_Aim of the task:_ Using the data that follows, return exactly the lines from the one that contains "cancer was stained" through the one that contains "cell carcinoma (skin)", ends included.

+--

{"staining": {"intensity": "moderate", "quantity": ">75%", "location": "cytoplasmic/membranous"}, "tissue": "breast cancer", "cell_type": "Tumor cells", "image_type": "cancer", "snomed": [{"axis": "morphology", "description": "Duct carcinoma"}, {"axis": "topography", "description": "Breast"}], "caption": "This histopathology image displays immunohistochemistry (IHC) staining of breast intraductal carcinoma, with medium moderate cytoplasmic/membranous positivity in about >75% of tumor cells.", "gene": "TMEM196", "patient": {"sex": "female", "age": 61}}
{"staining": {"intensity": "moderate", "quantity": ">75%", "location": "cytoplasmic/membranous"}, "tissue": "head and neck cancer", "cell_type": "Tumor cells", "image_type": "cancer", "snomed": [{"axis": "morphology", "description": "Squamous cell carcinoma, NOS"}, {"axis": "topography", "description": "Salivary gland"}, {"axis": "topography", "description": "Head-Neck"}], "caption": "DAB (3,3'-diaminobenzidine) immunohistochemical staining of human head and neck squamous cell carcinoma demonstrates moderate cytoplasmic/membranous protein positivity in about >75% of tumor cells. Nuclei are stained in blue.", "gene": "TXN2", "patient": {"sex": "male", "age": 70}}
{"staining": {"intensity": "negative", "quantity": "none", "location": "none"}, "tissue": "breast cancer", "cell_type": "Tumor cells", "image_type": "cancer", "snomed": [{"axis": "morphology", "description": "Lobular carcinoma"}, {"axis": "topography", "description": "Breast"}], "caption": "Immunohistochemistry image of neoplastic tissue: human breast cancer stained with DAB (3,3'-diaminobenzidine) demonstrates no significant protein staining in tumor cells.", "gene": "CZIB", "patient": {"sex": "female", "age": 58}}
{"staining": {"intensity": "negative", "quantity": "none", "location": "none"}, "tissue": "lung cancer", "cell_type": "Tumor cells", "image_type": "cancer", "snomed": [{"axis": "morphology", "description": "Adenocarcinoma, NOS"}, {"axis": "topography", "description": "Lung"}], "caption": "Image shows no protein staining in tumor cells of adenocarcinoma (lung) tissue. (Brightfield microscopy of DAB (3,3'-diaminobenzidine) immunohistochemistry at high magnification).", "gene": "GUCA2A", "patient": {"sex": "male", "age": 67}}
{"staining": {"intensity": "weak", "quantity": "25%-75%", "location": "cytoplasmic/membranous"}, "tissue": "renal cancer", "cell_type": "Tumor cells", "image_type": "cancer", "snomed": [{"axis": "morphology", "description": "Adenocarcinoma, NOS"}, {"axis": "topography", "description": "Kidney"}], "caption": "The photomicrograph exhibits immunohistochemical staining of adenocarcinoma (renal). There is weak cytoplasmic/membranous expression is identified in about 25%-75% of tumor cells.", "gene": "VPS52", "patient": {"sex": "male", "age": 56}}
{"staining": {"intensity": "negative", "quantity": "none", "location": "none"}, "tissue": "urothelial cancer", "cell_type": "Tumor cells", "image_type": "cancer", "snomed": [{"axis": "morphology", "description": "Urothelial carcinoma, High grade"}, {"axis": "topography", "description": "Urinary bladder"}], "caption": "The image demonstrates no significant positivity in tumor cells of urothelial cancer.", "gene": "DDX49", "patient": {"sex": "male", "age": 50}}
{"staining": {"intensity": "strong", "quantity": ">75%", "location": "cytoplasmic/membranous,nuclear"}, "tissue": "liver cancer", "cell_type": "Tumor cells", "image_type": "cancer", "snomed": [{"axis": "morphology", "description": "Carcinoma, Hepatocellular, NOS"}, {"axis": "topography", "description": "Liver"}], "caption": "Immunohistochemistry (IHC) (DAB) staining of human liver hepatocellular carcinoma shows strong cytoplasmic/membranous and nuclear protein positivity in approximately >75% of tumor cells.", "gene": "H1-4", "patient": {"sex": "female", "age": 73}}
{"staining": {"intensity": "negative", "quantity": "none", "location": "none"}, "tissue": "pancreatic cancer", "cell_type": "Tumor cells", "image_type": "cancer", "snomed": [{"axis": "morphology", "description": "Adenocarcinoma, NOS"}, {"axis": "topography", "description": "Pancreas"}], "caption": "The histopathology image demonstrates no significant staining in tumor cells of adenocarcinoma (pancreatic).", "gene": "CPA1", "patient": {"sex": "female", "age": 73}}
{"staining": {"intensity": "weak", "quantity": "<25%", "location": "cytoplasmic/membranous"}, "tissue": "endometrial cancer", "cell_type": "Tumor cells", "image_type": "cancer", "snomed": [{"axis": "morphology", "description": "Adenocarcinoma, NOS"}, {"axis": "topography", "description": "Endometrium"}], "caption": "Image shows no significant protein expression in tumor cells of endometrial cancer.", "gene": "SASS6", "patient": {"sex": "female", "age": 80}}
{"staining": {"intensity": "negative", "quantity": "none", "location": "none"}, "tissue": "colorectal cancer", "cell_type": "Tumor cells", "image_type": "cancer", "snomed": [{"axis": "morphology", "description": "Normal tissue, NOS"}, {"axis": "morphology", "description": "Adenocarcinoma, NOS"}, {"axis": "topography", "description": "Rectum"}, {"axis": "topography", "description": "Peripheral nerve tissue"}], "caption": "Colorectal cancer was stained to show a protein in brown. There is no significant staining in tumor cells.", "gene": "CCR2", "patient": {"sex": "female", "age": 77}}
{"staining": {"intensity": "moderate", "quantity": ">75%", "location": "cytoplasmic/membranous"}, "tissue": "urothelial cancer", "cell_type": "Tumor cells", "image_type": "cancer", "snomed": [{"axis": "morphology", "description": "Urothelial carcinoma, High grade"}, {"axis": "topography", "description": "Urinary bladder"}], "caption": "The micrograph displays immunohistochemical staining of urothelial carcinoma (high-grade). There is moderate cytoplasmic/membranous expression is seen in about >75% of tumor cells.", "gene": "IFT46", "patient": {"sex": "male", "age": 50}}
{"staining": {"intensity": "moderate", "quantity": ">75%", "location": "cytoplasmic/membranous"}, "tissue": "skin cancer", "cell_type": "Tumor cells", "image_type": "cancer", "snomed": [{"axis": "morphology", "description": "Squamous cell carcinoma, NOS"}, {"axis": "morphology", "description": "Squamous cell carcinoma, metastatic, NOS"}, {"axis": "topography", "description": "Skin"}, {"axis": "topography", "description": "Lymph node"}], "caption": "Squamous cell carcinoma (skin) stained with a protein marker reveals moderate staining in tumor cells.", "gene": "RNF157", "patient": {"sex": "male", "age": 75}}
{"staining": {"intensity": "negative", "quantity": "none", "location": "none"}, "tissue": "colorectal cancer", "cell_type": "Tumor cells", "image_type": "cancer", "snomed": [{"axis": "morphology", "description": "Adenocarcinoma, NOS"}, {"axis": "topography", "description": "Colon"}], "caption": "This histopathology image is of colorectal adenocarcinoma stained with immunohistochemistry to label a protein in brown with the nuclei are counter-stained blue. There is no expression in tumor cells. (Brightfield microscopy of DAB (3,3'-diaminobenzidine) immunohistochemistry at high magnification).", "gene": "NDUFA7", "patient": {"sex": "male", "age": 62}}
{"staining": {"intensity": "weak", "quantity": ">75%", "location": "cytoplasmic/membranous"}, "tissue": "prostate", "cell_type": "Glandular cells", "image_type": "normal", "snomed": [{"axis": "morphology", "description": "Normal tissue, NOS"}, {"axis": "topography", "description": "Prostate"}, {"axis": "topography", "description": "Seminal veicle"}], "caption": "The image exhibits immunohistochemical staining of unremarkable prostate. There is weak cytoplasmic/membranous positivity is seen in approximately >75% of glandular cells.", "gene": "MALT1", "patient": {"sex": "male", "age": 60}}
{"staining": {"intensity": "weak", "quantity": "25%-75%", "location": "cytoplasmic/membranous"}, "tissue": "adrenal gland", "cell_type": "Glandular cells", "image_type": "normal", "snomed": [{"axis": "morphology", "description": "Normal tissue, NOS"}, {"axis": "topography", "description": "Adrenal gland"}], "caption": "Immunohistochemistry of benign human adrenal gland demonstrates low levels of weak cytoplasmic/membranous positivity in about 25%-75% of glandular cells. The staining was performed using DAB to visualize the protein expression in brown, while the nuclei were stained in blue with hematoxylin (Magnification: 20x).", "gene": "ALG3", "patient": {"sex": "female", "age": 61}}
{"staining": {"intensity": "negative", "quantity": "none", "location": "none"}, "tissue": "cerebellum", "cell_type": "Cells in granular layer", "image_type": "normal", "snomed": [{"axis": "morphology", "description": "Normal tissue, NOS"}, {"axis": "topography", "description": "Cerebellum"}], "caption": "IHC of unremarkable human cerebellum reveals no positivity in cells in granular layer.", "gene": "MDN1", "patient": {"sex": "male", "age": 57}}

+--

_Reply:_
{"staining": {"intensity": "negative", "quantity": "none", "location": "none"}, "tissue": "colorectal cancer", "cell_type": "Tumor cells", "image_type": "cancer", "snomed": [{"axis": "morphology", "description": "Normal tissue, NOS"}, {"axis": "morphology", "description": "Adenocarcinoma, NOS"}, {"axis": "topography", "description": "Rectum"}, {"axis": "topography", "description": "Peripheral nerve tissue"}], "caption": "Colorectal cancer was stained to show a protein in brown. There is no significant staining in tumor cells.", "gene": "CCR2", "patient": {"sex": "female", "age": 77}}
{"staining": {"intensity": "moderate", "quantity": ">75%", "location": "cytoplasmic/membranous"}, "tissue": "urothelial cancer", "cell_type": "Tumor cells", "image_type": "cancer", "snomed": [{"axis": "morphology", "description": "Urothelial carcinoma, High grade"}, {"axis": "topography", "description": "Urinary bladder"}], "caption": "The micrograph displays immunohistochemical staining of urothelial carcinoma (high-grade). There is moderate cytoplasmic/membranous expression is seen in about >75% of tumor cells.", "gene": "IFT46", "patient": {"sex": "male", "age": 50}}
{"staining": {"intensity": "moderate", "quantity": ">75%", "location": "cytoplasmic/membranous"}, "tissue": "skin cancer", "cell_type": "Tumor cells", "image_type": "cancer", "snomed": [{"axis": "morphology", "description": "Squamous cell carcinoma, NOS"}, {"axis": "morphology", "description": "Squamous cell carcinoma, metastatic, NOS"}, {"axis": "topography", "description": "Skin"}, {"axis": "topography", "description": "Lymph node"}], "caption": "Squamous cell carcinoma (skin) stained with a protein marker reveals moderate staining in tumor cells.", "gene": "RNF157", "patient": {"sex": "male", "age": 75}}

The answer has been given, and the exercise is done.